What to do = Put every line of the entries below into a JSON list of strings, one string per line, skipping blank lines and leaving out the pictures.

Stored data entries
------
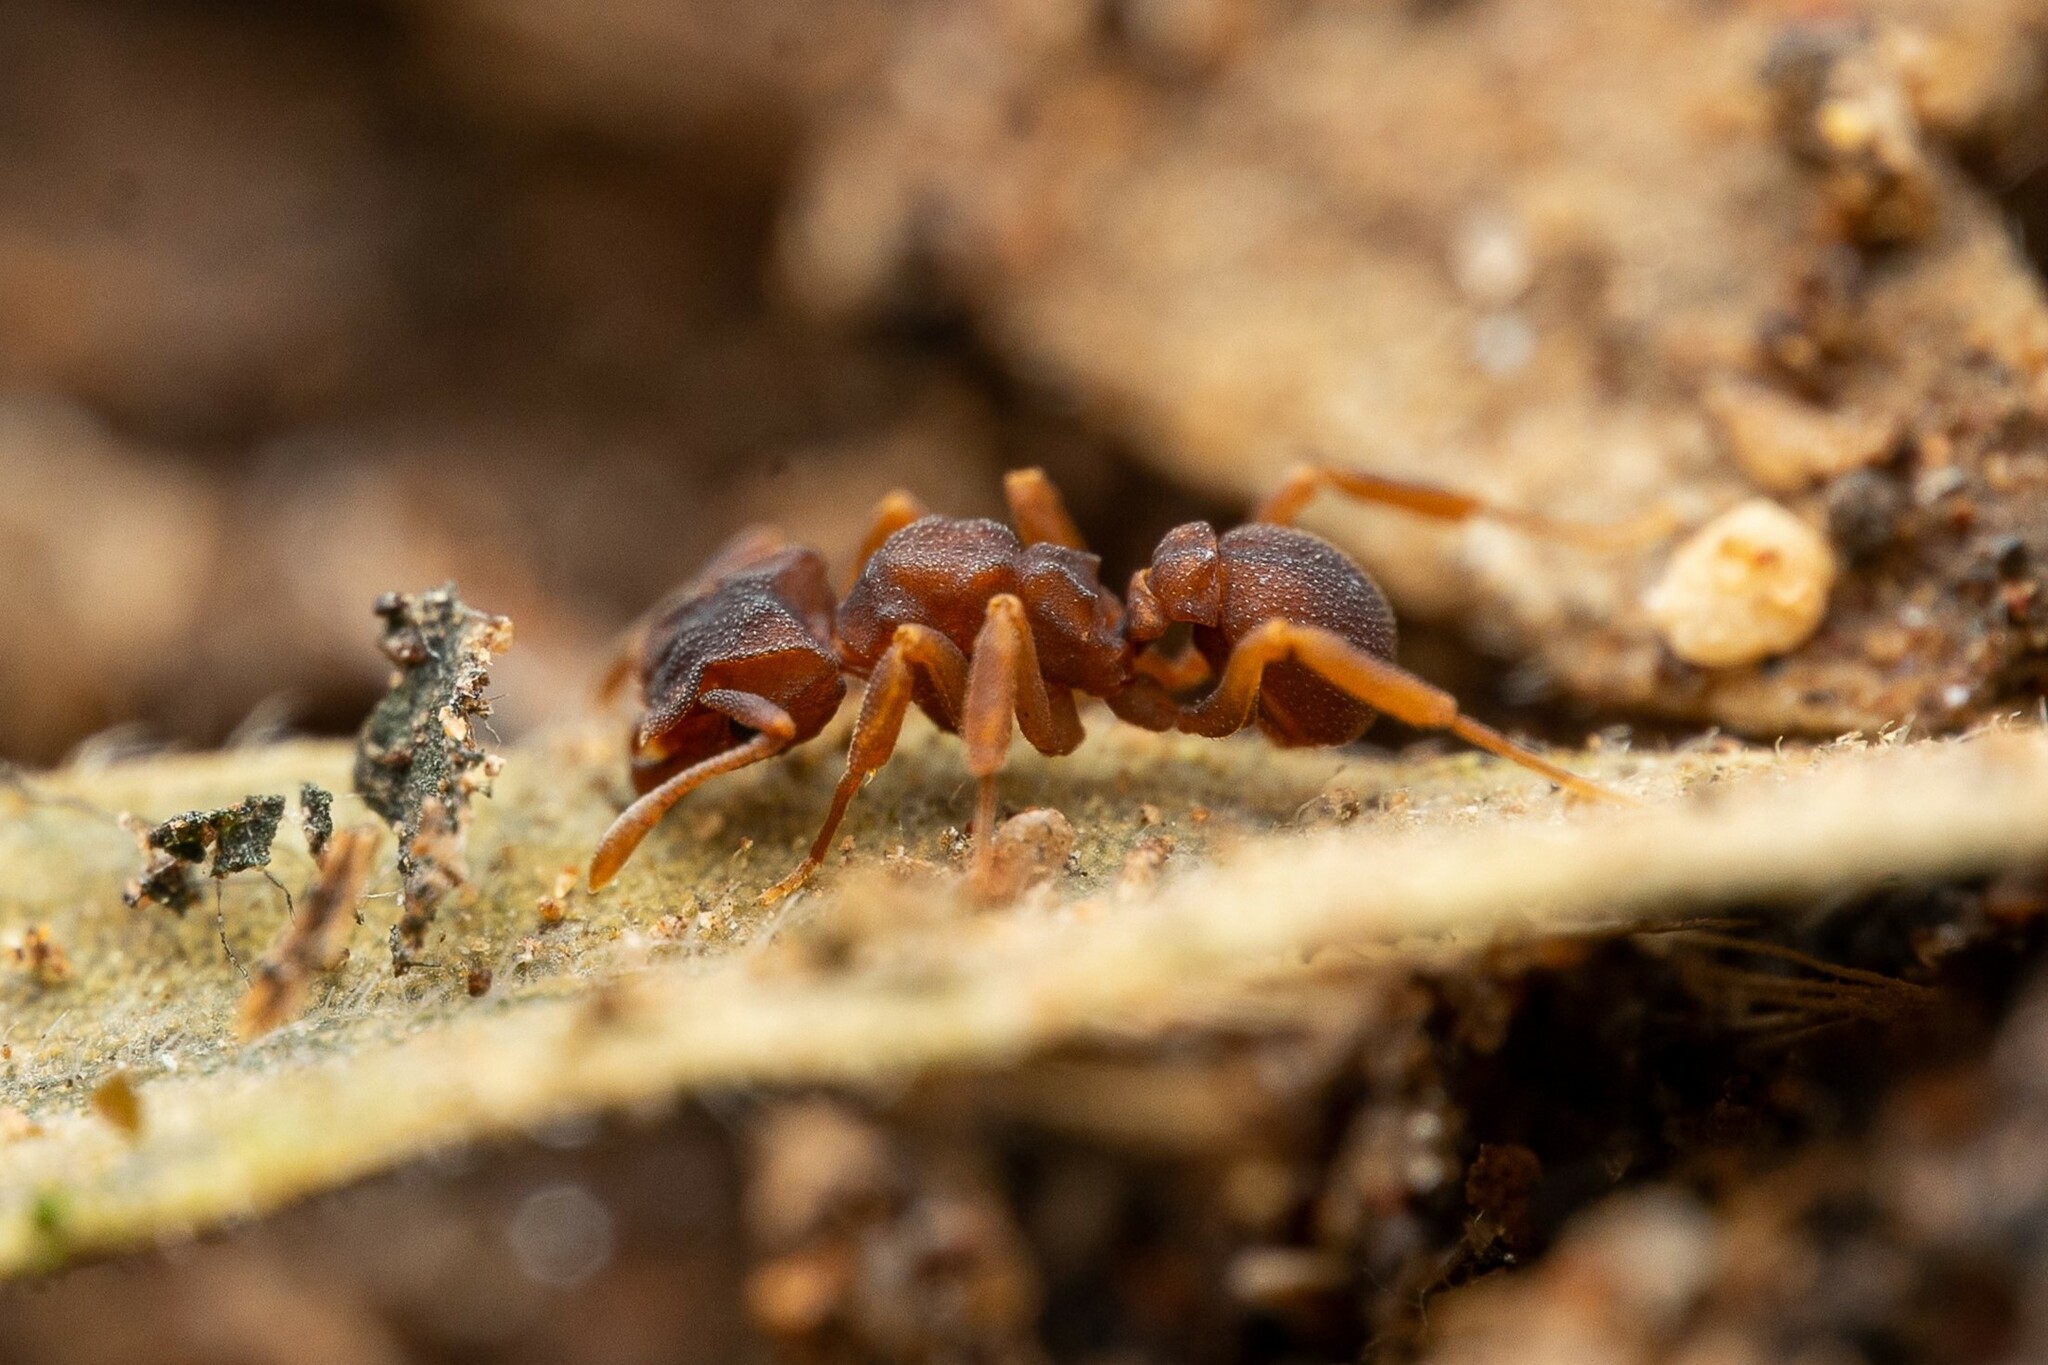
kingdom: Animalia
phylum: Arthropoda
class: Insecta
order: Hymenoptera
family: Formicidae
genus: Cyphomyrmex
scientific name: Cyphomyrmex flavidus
------
Answer =
[
  "kingdom: Animalia",
  "phylum: Arthropoda",
  "class: Insecta",
  "order: Hymenoptera",
  "family: Formicidae",
  "genus: Cyphomyrmex",
  "scientific name: Cyphomyrmex flavidus"
]